● What the task asks
Pull every line holding the string "Metres" from the records below.
START Information
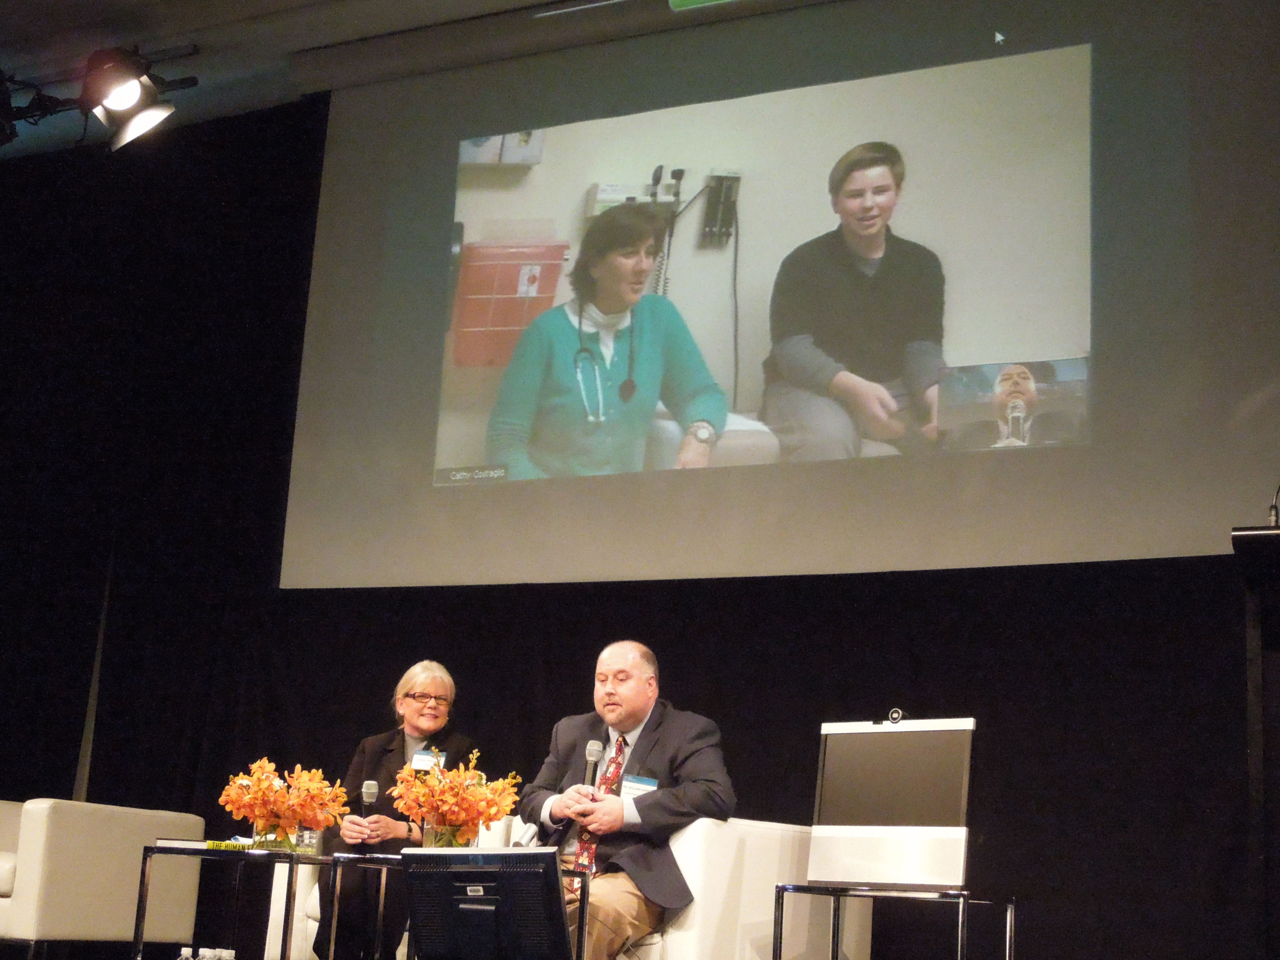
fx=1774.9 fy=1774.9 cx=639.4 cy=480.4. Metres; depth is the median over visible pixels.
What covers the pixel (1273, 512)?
microphone
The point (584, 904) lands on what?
coffee table
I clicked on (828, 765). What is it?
monitor
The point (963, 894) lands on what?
side table
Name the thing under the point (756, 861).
white sofa
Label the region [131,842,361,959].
side table
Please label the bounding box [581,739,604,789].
microphone
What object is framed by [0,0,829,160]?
ceiling
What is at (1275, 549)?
lectern
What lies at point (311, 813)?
flower arrangement
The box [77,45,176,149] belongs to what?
stage light
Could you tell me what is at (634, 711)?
man
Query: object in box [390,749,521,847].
flower arrangement
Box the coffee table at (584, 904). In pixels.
[312,850,594,959]
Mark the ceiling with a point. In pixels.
(178, 39)
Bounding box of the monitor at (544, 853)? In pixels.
[400,844,574,959]
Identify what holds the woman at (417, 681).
on the white sofa at (756, 861)
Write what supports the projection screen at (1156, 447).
hanging from the ceiling
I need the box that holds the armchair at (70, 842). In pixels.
[0,796,209,956]
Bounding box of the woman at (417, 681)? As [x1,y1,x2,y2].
[313,659,475,959]
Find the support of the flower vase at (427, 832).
on the coffee table at (584, 904)
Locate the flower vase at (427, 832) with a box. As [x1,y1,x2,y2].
[421,819,466,847]
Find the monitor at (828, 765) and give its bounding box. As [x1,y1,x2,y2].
[810,714,976,890]
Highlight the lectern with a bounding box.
[1233,520,1279,959]
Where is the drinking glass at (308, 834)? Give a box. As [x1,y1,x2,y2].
[295,827,322,854]
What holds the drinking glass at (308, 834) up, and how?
on the side table at (144, 875)
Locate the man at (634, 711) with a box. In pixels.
[515,641,738,959]
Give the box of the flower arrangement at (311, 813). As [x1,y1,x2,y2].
[218,757,351,849]
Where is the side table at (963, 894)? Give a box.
[771,883,1016,959]
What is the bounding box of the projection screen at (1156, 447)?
[289,0,1279,589]
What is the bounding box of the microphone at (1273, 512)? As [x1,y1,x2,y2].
[1266,483,1279,527]
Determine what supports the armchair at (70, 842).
on the floor
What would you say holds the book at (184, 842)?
on the side table at (144, 875)
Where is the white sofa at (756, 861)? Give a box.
[259,815,857,959]
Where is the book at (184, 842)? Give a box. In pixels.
[155,837,253,850]

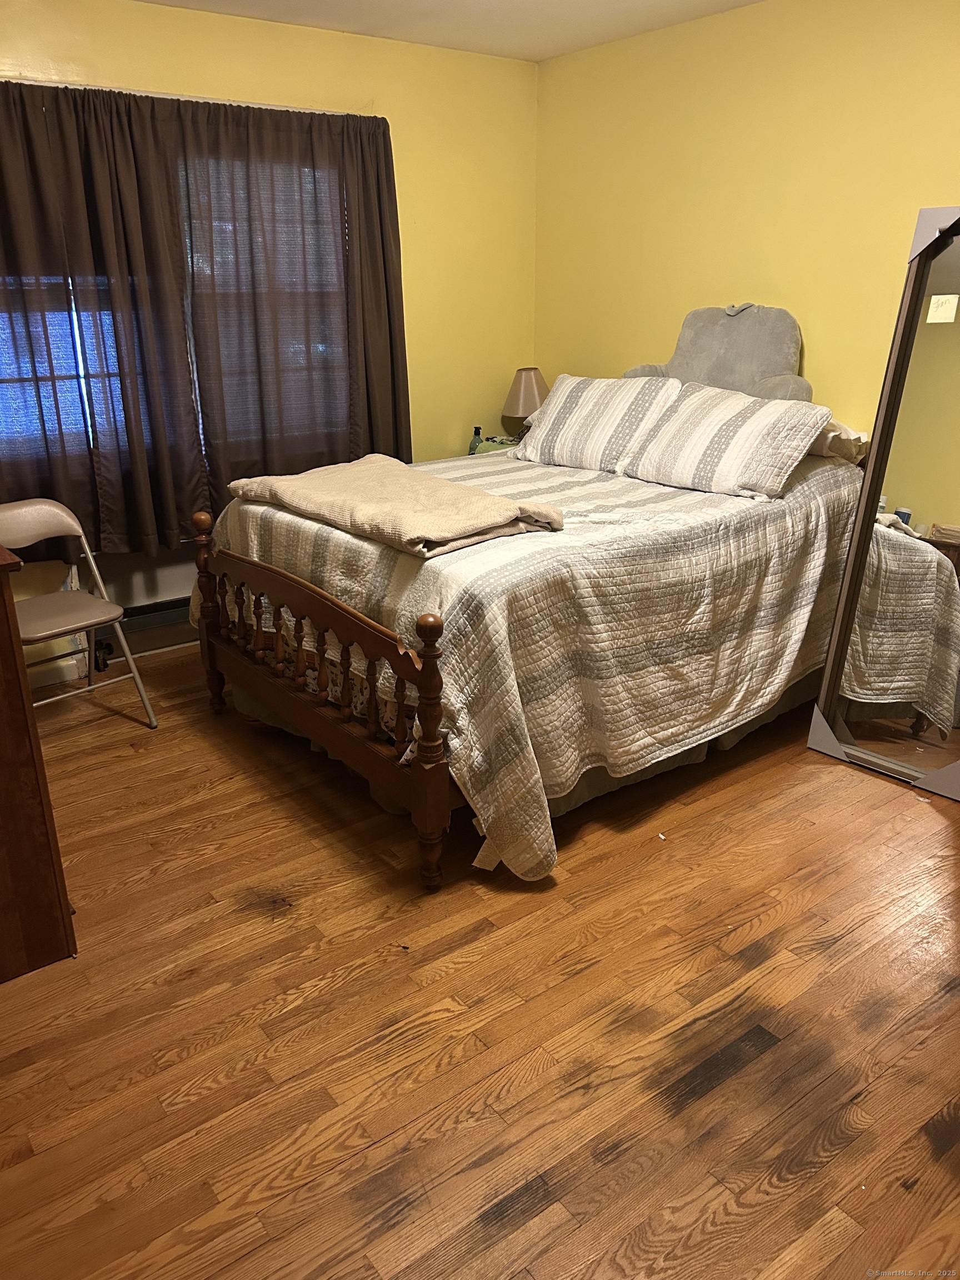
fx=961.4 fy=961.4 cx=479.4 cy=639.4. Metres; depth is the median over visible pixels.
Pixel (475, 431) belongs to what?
bottle
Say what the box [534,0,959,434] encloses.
right wall
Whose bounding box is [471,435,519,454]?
cloth
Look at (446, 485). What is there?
folded blanket
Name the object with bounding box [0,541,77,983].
wooden dresser
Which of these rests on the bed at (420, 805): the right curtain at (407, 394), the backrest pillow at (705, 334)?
the backrest pillow at (705, 334)
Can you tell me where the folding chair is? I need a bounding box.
[0,499,158,725]
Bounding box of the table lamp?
[501,365,550,433]
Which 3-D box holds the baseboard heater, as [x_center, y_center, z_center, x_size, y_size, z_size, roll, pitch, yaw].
[-1.196,-0.113,4.249,1.068,0.222,0.071,-15,25,-34]
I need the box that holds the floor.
[0,648,959,1279]
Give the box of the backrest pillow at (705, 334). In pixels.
[623,301,811,402]
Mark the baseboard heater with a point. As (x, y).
(154, 622)
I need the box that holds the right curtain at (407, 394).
[164,100,410,525]
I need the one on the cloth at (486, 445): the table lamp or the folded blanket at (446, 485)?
the table lamp
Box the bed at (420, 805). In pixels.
[190,406,872,891]
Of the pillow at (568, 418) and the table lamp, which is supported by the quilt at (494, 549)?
the pillow at (568, 418)
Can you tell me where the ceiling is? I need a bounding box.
[134,0,762,61]
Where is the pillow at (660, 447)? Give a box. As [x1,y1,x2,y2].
[621,382,833,501]
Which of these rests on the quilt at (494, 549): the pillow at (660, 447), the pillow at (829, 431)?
the pillow at (660, 447)
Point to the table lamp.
(515, 391)
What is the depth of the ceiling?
3.71 m
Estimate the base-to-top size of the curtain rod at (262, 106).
0.045 m
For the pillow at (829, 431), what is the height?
0.168 m
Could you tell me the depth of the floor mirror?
2.97 m
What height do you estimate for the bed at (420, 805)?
1.058 m
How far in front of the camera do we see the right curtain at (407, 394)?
3.88 m
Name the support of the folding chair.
on the floor
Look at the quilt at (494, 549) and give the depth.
2.70 m
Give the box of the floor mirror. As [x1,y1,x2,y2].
[807,207,959,799]
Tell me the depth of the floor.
2.06 m
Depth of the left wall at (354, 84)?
4.23 m
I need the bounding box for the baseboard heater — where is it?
[89,595,192,664]
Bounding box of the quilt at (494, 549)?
[202,440,873,884]
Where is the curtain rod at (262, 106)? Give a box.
[0,75,362,115]
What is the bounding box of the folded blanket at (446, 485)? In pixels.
[226,455,565,559]
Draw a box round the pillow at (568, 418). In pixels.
[511,373,684,473]
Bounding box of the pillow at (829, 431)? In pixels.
[807,416,871,462]
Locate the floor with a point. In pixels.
(579, 880)
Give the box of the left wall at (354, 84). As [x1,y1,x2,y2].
[0,0,537,692]
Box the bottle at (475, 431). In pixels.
[467,426,484,453]

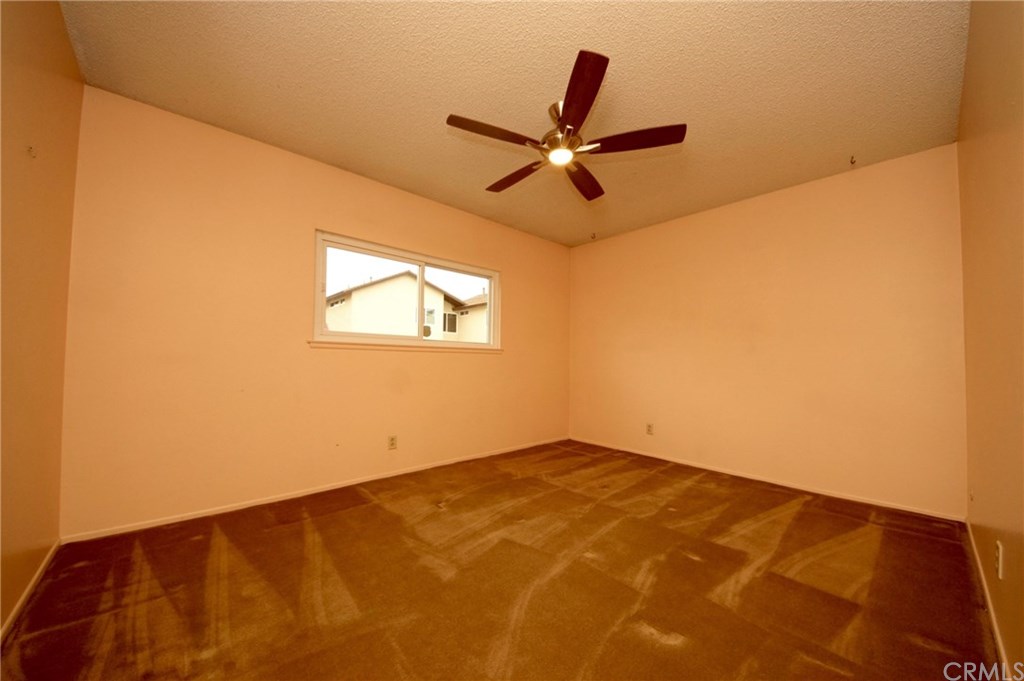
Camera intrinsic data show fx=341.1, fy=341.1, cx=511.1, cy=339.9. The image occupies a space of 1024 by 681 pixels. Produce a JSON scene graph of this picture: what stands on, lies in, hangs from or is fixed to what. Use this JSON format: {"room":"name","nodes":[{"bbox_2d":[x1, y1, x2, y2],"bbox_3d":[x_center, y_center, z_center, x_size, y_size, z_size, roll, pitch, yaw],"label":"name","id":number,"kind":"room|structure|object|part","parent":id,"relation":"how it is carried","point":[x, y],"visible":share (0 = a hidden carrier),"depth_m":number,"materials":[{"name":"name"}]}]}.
{"room":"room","nodes":[
{"label":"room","id":0,"kind":"room"},
{"bbox_2d":[0,0,85,634],"bbox_3d":[-1.390,-0.218,0.667,0.163,2.569,3.167,2,-2,-42],"label":"left wall","id":1,"kind":"structure","parent":0,"point":[71,54],"depth_m":1.38,"materials":[{"name":"paint"}]},
{"bbox_2d":[0,539,60,643],"bbox_3d":[-1.384,1.039,0.728,0.013,0.059,3.098,2,-2,-42],"label":"baseboard","id":2,"kind":"structure","parent":1,"relation":"attached to","point":[37,576],"depth_m":1.42,"materials":[{"name":"wood"}]},
{"bbox_2d":[27,144,36,157],"bbox_3d":[-1.822,-0.716,1.296,0.021,0.041,0.022,2,-2,-42],"label":"wall hook","id":3,"kind":"object","parent":1,"relation":"attached to","point":[31,147],"visible":0.99,"depth_m":1.29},
{"bbox_2d":[56,87,571,536],"bbox_3d":[-0.850,-0.079,3.267,4.286,2.536,0.158,2,-2,-42],"label":"window wall","id":4,"kind":"structure","parent":0,"point":[518,272],"depth_m":2.30,"materials":[{"name":"paint"}]},
{"bbox_2d":[61,436,568,544],"bbox_3d":[-0.846,1.163,3.170,4.018,0.056,0.013,2,-2,-42],"label":"baseboard","id":5,"kind":"structure","parent":4,"relation":"attached to","point":[173,521],"depth_m":2.38,"materials":[{"name":"white paint"}]},
{"bbox_2d":[387,435,397,449],"bbox_3d":[-1.027,0.882,2.941,0.072,0.117,0.008,2,-2,-42],"label":"wall socket","id":6,"kind":"object","parent":4,"relation":"attached to","point":[393,439],"visible":0.99,"depth_m":2.94,"materials":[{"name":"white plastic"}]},
{"bbox_2d":[308,339,501,352],"bbox_3d":[-0.824,0.065,3.251,1.860,0.064,0.090,2,-2,-42],"label":"window sill","id":7,"kind":"structure","parent":4,"relation":"attached to","point":[313,344],"depth_m":3.00,"materials":[{"name":"white"}]},
{"bbox_2d":[312,230,499,348],"bbox_3d":[-0.888,-0.375,3.277,1.805,0.897,0.114,2,-2,-42],"label":"window","id":8,"kind":"structure","parent":4,"relation":"in","point":[489,346],"depth_m":3.17,"materials":[{"name":"white"}]},
{"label":"pane","id":9,"kind":"part","parent":8,"relation":"part of","materials":[{"name":"glass"}]},
{"bbox_3d":[-0.562,-0.318,3.605,0.807,0.897,0.048,2,-2,-42],"label":"pane","id":10,"kind":"part","parent":8,"relation":"part of","materials":[{"name":"glass"}]},
{"bbox_2d":[0,439,996,680],"bbox_3d":[0.240,1.184,1.862,4.180,0.113,3.689,2,-2,-42],"label":"carpet floor","id":11,"kind":"structure","parent":0,"point":[329,519],"depth_m":1.54,"materials":[{"name":"brown carpet"}]},
{"bbox_2d":[55,0,971,245],"bbox_3d":[0.286,-1.430,2.112,4.381,0.120,3.643,2,-2,-42],"label":"ceiling","id":12,"kind":"structure","parent":0,"point":[628,64],"depth_m":1.84,"materials":[{"name":"paint"}]},
{"bbox_2d":[444,50,684,201],"bbox_3d":[0.277,-1.204,2.064,1.271,0.363,1.262,2,-2,-42],"label":"ceiling fan","id":13,"kind":"object","parent":12,"relation":"hanging from","point":[570,130],"visible":0.99,"depth_m":1.93,"materials":[{"name":"brown metal"}]},
{"bbox_3d":[-0.103,-1.096,1.833,0.495,0.041,0.250,2,-2,-42],"label":"blade","id":14,"kind":"part","parent":13,"relation":"part of","materials":[{"name":"brown wood"}]},
{"bbox_3d":[0.027,-1.058,2.240,0.202,0.046,0.555,2,-2,-42],"label":"blade","id":15,"kind":"part","parent":13,"relation":"part of","materials":[{"name":"brown wood"}]},
{"bbox_3d":[0.309,-1.192,2.023,0.266,0.305,0.275,2,-2,-42],"label":"motor housing","id":16,"kind":"part","parent":13,"relation":"part of","materials":[{"name":"metal"}]},
{"bbox_3d":[0.305,-1.116,1.615,0.354,0.047,0.449,2,-2,-42],"label":"blade","id":17,"kind":"part","parent":13,"relation":"part of","materials":[{"name":"brown wood"}]},
{"bbox_3d":[0.474,-1.050,2.273,0.492,0.046,0.349,2,-2,-42],"label":"blade","id":18,"kind":"part","parent":13,"relation":"part of","materials":[{"name":"brown wood"}]},
{"bbox_3d":[0.658,-1.084,1.880,0.340,0.041,0.438,2,-2,-42],"label":"blade","id":19,"kind":"part","parent":13,"relation":"part of","materials":[{"name":"brown wood"}]},
{"bbox_2d":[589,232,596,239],"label":"ceiling hook","id":20,"kind":"object","parent":12,"relation":"attached to","point":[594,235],"visible":0.98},
{"bbox_2d":[849,155,856,165],"bbox_3d":[2.512,-1.324,2.514,0.055,0.062,0.040,2,-2,-42],"label":"ceiling hook","id":21,"kind":"object","parent":12,"relation":"attached to","point":[852,161],"visible":0.98,"depth_m":2.51,"materials":[{"name":"metal"}]},
{"bbox_2d":[567,143,965,518],"bbox_3d":[1.911,-0.026,3.436,0.162,2.533,3.372,2,-2,-42],"label":"back wall","id":22,"kind":"structure","parent":0,"point":[586,255],"depth_m":2.82,"materials":[{"name":"paint"}]},
{"bbox_2d":[646,423,653,434],"bbox_3d":[1.492,0.960,3.686,0.009,0.118,0.072,2,-2,-42],"label":"wall socket","id":23,"kind":"object","parent":22,"relation":"attached to","point":[650,429],"visible":0.99,"depth_m":3.68,"materials":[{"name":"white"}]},
{"bbox_2d":[569,437,964,522],"bbox_3d":[1.855,1.212,3.354,0.013,0.055,3.160,2,-2,-42],"label":"baseboard","id":24,"kind":"structure","parent":22,"relation":"attached to","point":[852,499],"depth_m":2.80,"materials":[{"name":"white wood"}]},
{"bbox_2d":[957,0,1023,678],"bbox_3d":[1.429,-0.167,0.821,4.026,2.572,0.160,2,-2,-42],"label":"right wall","id":25,"kind":"structure","parent":0,"point":[966,82],"depth_m":1.28,"materials":[{"name":"paint"}]},
{"bbox_2d":[966,523,1012,678],"bbox_3d":[1.462,1.081,0.939,3.795,0.065,0.013,2,-2,-42],"label":"baseboard","id":26,"kind":"structure","parent":25,"relation":"attached to","point":[992,616],"depth_m":1.36,"materials":[{"name":"white wood"}]},
{"bbox_2d":[994,540,1003,579],"bbox_3d":[1.795,0.807,1.259,0.071,0.115,0.009,2,-2,-42],"label":"wall socket","id":27,"kind":"object","parent":25,"relation":"attached to","point":[1000,554],"visible":0.98,"depth_m":1.24,"materials":[{"name":"white plastic"}]},
{"label":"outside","id":28,"kind":"structure","parent":0,"visible":0},
{"bbox_2d":[325,270,489,340],"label":"house","id":29,"kind":"structure","parent":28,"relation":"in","point":[369,290],"materials":[{"name":"paint"}]},
{"bbox_2d":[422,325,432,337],"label":"air conditioner","id":30,"kind":"object","parent":29,"relation":"attached to","point":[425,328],"visible":0.39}
]}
END Information
● Your solution
fx=1774.9 fy=1774.9 cx=639.4 cy=480.4. Metres; depth is the median over visible pixels.
fx=961.4 fy=961.4 cx=479.4 cy=639.4. Metres; depth is the median over visible pixels.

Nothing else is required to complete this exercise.